Kugel considered himself as belonging to Russian culture but had strong views on the situation of the Jews in the country, and never hesitated before making them heard. In the early 1900s he criticised what he saw as Russian government-incited antisemitism and, speaking at the Second Russian Theatre Congress, launched an attack on the actress Polina Strepetova, who had demanded that Jewish actors should be re-settled beyond the pale. One of the founders of the Jewish Theatrical Society in 1917, he championed what he saw as the 'purity of Jewish national art' and, within that framework, expressed skepticism about at least two productions of the Habima Theatre, the Evgeny Vakhtangov-directed production of The Dybbuk by S. Ansky, and The Wandering Jew directed by Vakhtang Mchedelov.

In 1917-1918, outraged by the October Revolution (as well as by the fact that both his magazine and his theatre got shut down), Kugel lost all interest in theatre and became one of the most consistent critics of the Bolshevik regime. This led to his being arrested and incarcerated. He was extricated, although not by Maria Andreyeva (to whom his relatives rushed for help and who, remembering his feuds with Maxim Gorky, maintained that never in her live had she 'ever heard of such a person, Kugel'), but by the Bolshevik minister of culture Anatoly Lunacharsky, who personally arrived to fetch him out of jail, and later told the Cheka leaders to 'leave that man alone'.

In 1926, commemorating the centenary of the Decembrist revolt, the Moscow Art Theatre staged Kugel's play Nicholas the First and the Decembrists, the dramatised take on Dmitry Merezhkovsky's novels, Alexander the First and December 14. The production (a risky adventure, bearing in mind Merezhkovsky's strong anti-Bolshevist stance in France) marked a kind of 'peace treaty'. In 1927 Stanislavsky met Kugel in Kislovodsk. "Now he is old, very ill and apparently before his death wants to patch up things of the past. So the past was exactly what we've not spoken a word about," Stanislavsky wrote in his diary.

— Material supplied —
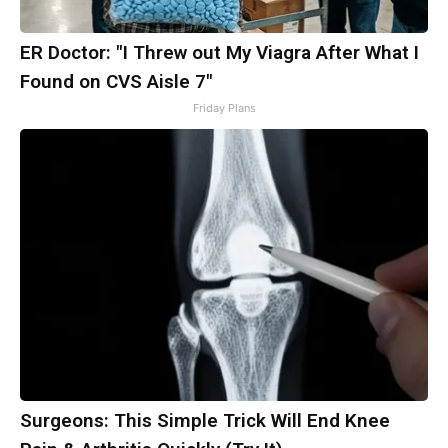
ER Doctor: "I Threw out My Viagra After What I
Found on CVS Aisle 7"
Friday Plans
Surgeons: This Simple Trick Will End Knee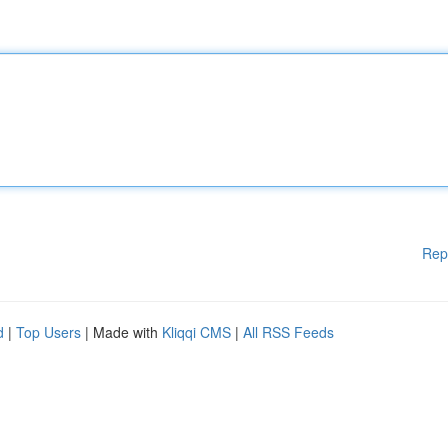
Rep
d
|
Top Users
| Made with
Kliqqi CMS
|
All RSS Feeds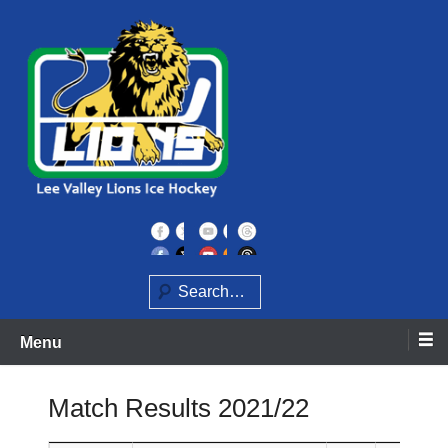
Skip
to
content
Home of the Lee Valley Lions Ice Hockey Team
Lee Valley Lions
Search
Menu
Match Results 2021/22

— Assigned task 1 —
List every title of a play or novel named in the Kugel passage.
— Assigned task 2 —
Answer from the Kugel passage:
(a) Who directed The Wandering Jew?
(b) Who personally came to get Kugel out of jail?
(c) In what year did Stanislavsky meet Kugel in Kislovodsk?
— Assigned task 3 —
Repeat the Kugel passage between "Kugel considered himself" and "by Vakhtang Mchedelov.", inclusive.

— Exercise result 1 —
The Dybbuk
The Wandering Jew
Nicholas the First and the Decembrists
Alexander the First
December 14

— Exercise result 2 —
(a) Vakhtang Mchedelov
(b) Anatoly Lunacharsky
(c) 1927

— Exercise result 3 —
Kugel considered himself as belonging to Russian culture but had strong views on the situation of the Jews in the country, and never hesitated before making them heard. In the early 1900s he criticised what he saw as Russian government-incited antisemitism and, speaking at the Second Russian Theatre Congress, launched an attack on the actress Polina Strepetova, who had demanded that Jewish actors should be re-settled beyond the pale. One of the founders of the Jewish Theatrical Society in 1917, he championed what he saw as the 'purity of Jewish national art' and, within that framework, expressed skepticism about at least two productions of the Habima Theatre, the Evgeny Vakhtangov-directed production of The Dybbuk by S. Ansky, and The Wandering Jew directed by Vakhtang Mchedelov.